**Dataset entries**
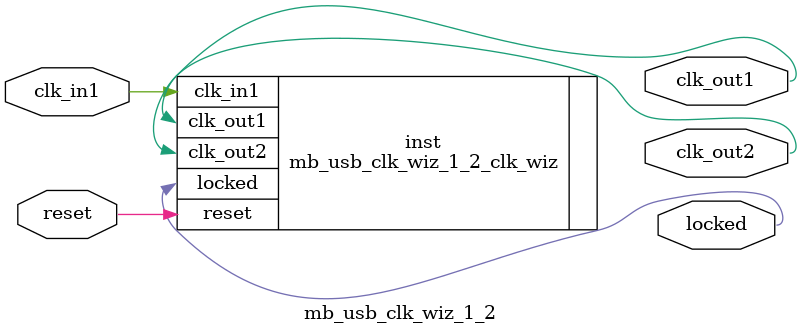
<source format=v>


`timescale 1ps/1ps

(* CORE_GENERATION_INFO = "mb_usb_clk_wiz_1_2,clk_wiz_v6_0_11_0_0,{component_name=mb_usb_clk_wiz_1_2,use_phase_alignment=true,use_min_o_jitter=false,use_max_i_jitter=false,use_dyn_phase_shift=false,use_inclk_switchover=false,use_dyn_reconfig=false,enable_axi=0,feedback_source=FDBK_AUTO,PRIMITIVE=MMCM,num_out_clk=2,clkin1_period=10.000,clkin2_period=10.000,use_power_down=false,use_reset=true,use_locked=true,use_inclk_stopped=false,feedback_type=SINGLE,CLOCK_MGR_TYPE=NA,manual_override=false}" *)

module mb_usb_clk_wiz_1_2 
 (
  // Clock out ports
  output        clk_out1,
  output        clk_out2,
  // Status and control signals
  input         reset,
  output        locked,
 // Clock in ports
  input         clk_in1
 );

  mb_usb_clk_wiz_1_2_clk_wiz inst
  (
  // Clock out ports  
  .clk_out1(clk_out1),
  .clk_out2(clk_out2),
  // Status and control signals               
  .reset(reset), 
  .locked(locked),
 // Clock in ports
  .clk_in1(clk_in1)
  );

endmodule

</source>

**Instructions to follow**
Copy out each line of the records where the string "signals" appears.

**Answer box**
  // Status and control signals
  // Status and control signals               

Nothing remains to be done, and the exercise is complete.